If you would have stepped into a room of my thoughts this past week it would have been a gamble as to whether you were in a funhouse or a Bergman film. It’s been a rollercoaster. It’s also been a week since my mom died.
So, I’m reminding myself of what I know; that …
… grief takes time, sometimes it takes all our time. That’s what I tell my clients but years since I’ve had to apply it personally at this magnitude. A parent holds a certain placeholder in life that hits different. For me, I’m in shock. It was unexpected.

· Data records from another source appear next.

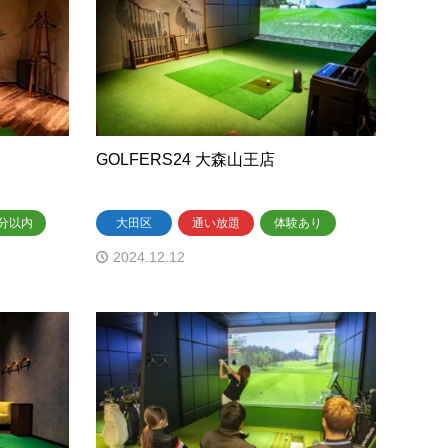
GOLFERS24 大森山王店
分以内
大田区
通い放題
体験あり
2024.12.12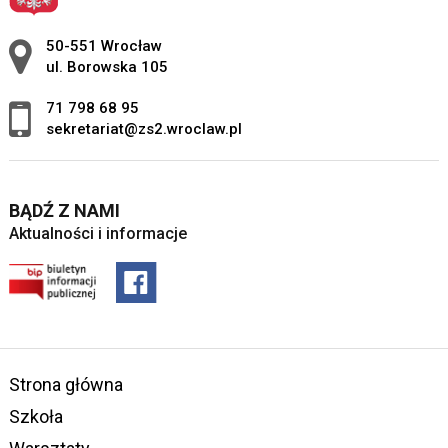
Adres pocztowy:
50-551 Wrocław
ul. Borowska 105
71 798 68 95
sekretariat@zs2.wroclaw.pl
BĄDŹ Z NAMI
Aktualności i informacje
Strona główna
Szkoła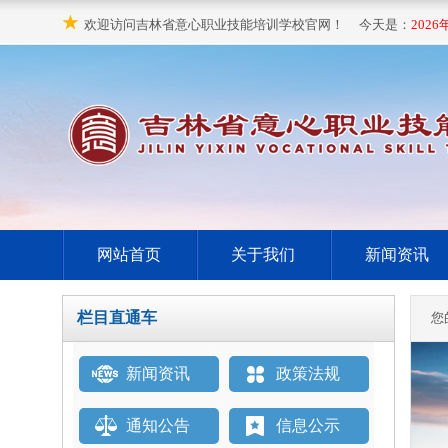
★
欢迎访问吉林省意心职业技能培训学校官网！ 今天是：
2026
网站首页
关于我们
新闻资讯
栏目直通车
您
新闻资讯
政策法规
通知公告
信息公示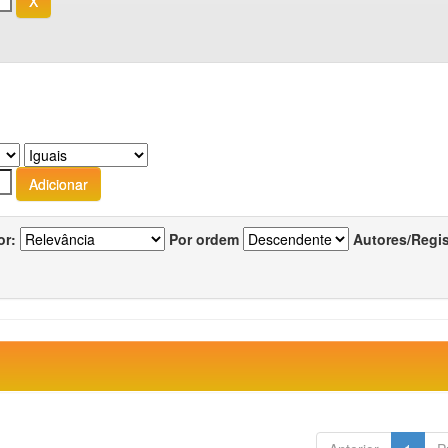
or:
Por ordem
Autores/Regi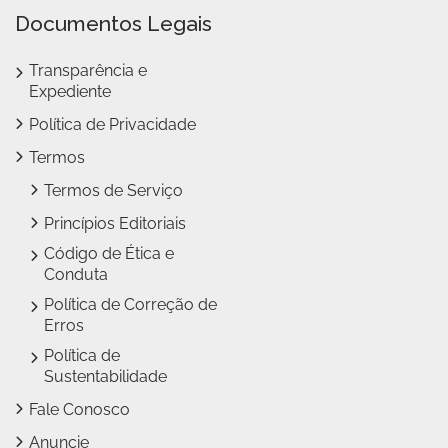
Documentos Legais
Transparência e
Expediente
Política de Privacidade
Termos
Termos de Serviço
Princípios Editoriais
Código de Ética e
Conduta
Política de Correção de
Erros
Política de
Sustentabilidade
Fale Conosco
Anuncie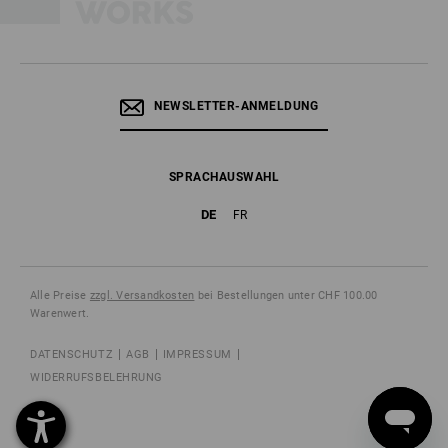
NEWSLETTER-ANMELDUNG
SPRACHAUSWAHL
DE
FR
Alle Preise
zzgl. Versandkosten
bei Bestellungen unter CHF 100.00
Warenwert.
DATENSCHUTZ
AGB
IMPRESSUM
WIDERRUFSBELEHRUNG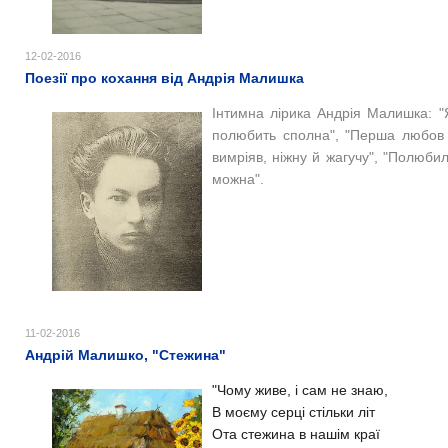
12-02-2016
Поезії про кохання від Андрія Малишка
Інтимна лірика Андрія Малишка: "Я
полюбить сполна", "Перша любов 
вимріяв, ніжну й жагучу", "Полюбил
можна".
11-02-2016
Андрій Малишко, "Стежина"
"
Чому живе, і сам не знаю,
В моєму серці стільки літ
Ота стежина в нашім краї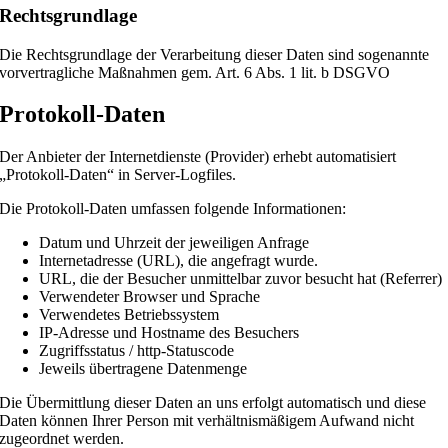
Rechtsgrundlage
Die Rechtsgrundlage der Verarbeitung dieser Daten sind sogenannte
vorvertragliche Maßnahmen gem. Art. 6 Abs. 1 lit. b DSGVO
Protokoll-Daten
Der Anbieter der Internetdienste (Provider) erhebt automatisiert
„Protokoll-Daten“ in Server-Logfiles.
Die Protokoll-Daten umfassen folgende Informationen:
Datum und Uhrzeit der jeweiligen Anfrage
Internetadresse (URL), die angefragt wurde.
URL, die der Besucher unmittelbar zuvor besucht hat (Referrer)
Verwendeter Browser und Sprache
Verwendetes Betriebssystem
IP-Adresse und Hostname des Besuchers
Zugriffsstatus / http-Statuscode
Jeweils übertragene Datenmenge
Die Übermittlung dieser Daten an uns erfolgt automatisch und diese
Daten können Ihrer Person mit verhältnismäßigem Aufwand nicht
zugeordnet werden.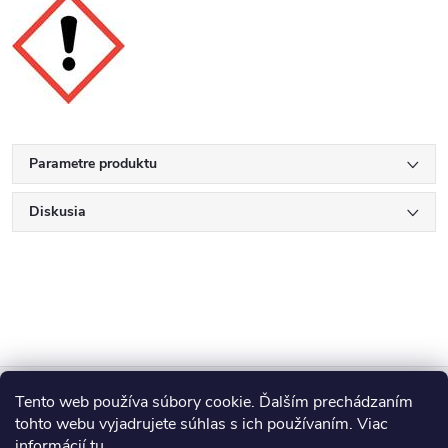
Parametre produktu
Diskusia
Z
Tento web používa súbory cookie. Ďalším prechádzaním
Blog
á
tohto webu vyjadrujete súhlas s ich používaním. Viac
informácií
tu
.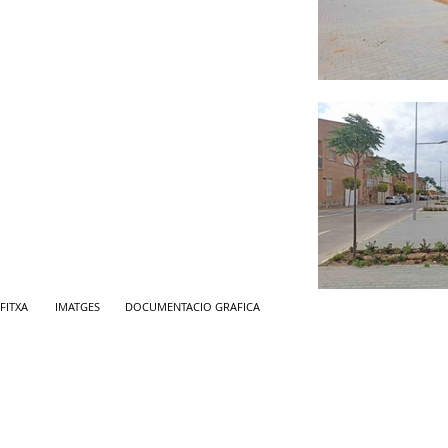
FITXA
IMATGES
DOCUMENTACIO GRAFICA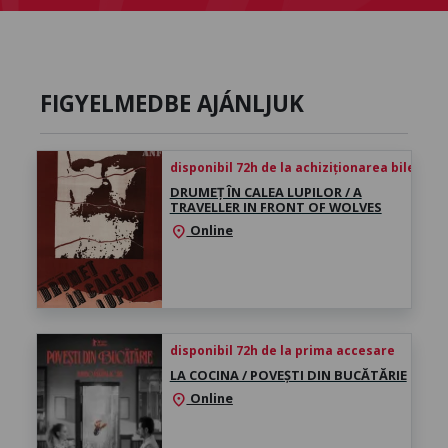
FIGYELMEDBE AJÁNLJUK
disponibil 72h de la achiziționarea biletului
DRUMEȚ ÎN CALEA LUPILOR / A
TRAVELLER IN FRONT OF WOLVES
Online
location_on
disponibil 72h de la prima accesare
LA COCINA / POVEȘTI DIN BUCĂTĂRIE
Online
location_on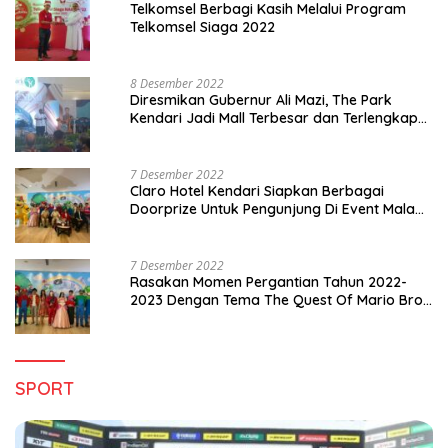
Telkomsel Berbagi Kasih Melalui Program
Telkomsel Siaga 2022
8 Desember 2022
Diresmikan Gubernur Ali Mazi, The Park
Kendari Jadi Mall Terbesar dan Terlengkap
di Sultra
7 Desember 2022
Claro Hotel Kendari Siapkan Berbagai
Doorprize Untuk Pengunjung Di Event Malam
Pergantian Tahun 2022-2023
7 Desember 2022
Rasakan Momen Pergantian Tahun 2022-
2023 Dengan Tema The Quest Of Mario Bros
Hanya di Claro Kendari
SPORT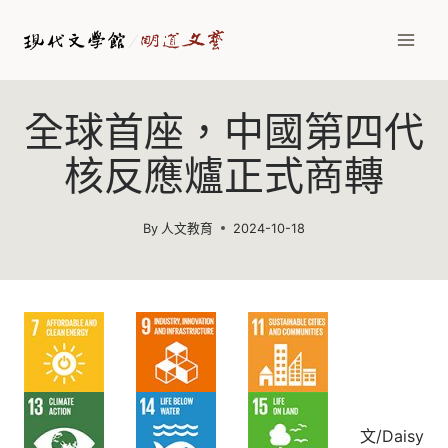
Skip
to
content
全球首座，中國第四代
核反應爐正式商轉
By
人文教育
2024-10-18
文/Daisy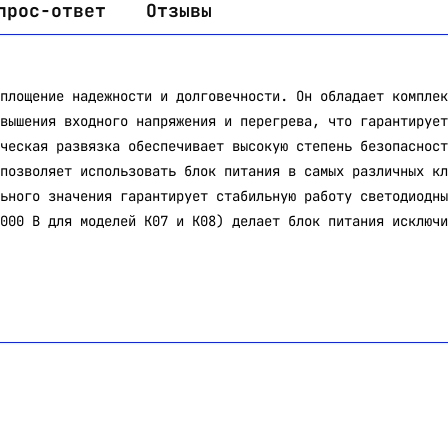
прос-ответ
Отзывы
площение надежности и долговечности. Он обладает комплек
вышения входного напряжения и перегрева, что гарантирует
ческая развязка обеспечивает высокую степень безопасност
позволяет использовать блок питания в самых различных кл
ьного значения гарантирует стабильную работу светодиодны
000 В для моделей К07 и К08) делает блок питания исключи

… there is no right way to grieve. I’m more mad than sad. I keep thinking, “we weren’t done talking!!!”, even though I know that the last few years we said what we had to say. I just didn’t want it to end. It was finally a good healthy conversation. We worked hard to get there. After decades of turmoil and separation we’d finally reached a place of peace… and she bails. That’s what my feelings say. I know there is no intentional departure recovering from Covid-19. It’s a hot mess with no certainties. It makes me so angry.
… grief is a process of reorganization. For now, I dredge on through the mire of mourning. Taking it one day at a time. Remembering the good things, who she was, honoring her life in a way that she would have wanted and that which is meaningful to those who loved her. It’s no longer about me, fairness, or meeting needs. She was a teen mom in the 1960’s. She did the best she could. It’s about stepping up, a duty.
Until the next phase of this grieving journey comes, that’s where I’m parked. Still saving a space for her each day, to talk, knowing what she’d say, hearing her voice in memory, re-reading texts and emails, looking at pictures, setting up her memorial. Maybe I’m keeping busy. Maybe I’m in denial. Either way, I’m doing all I know to do right now and that’s enough.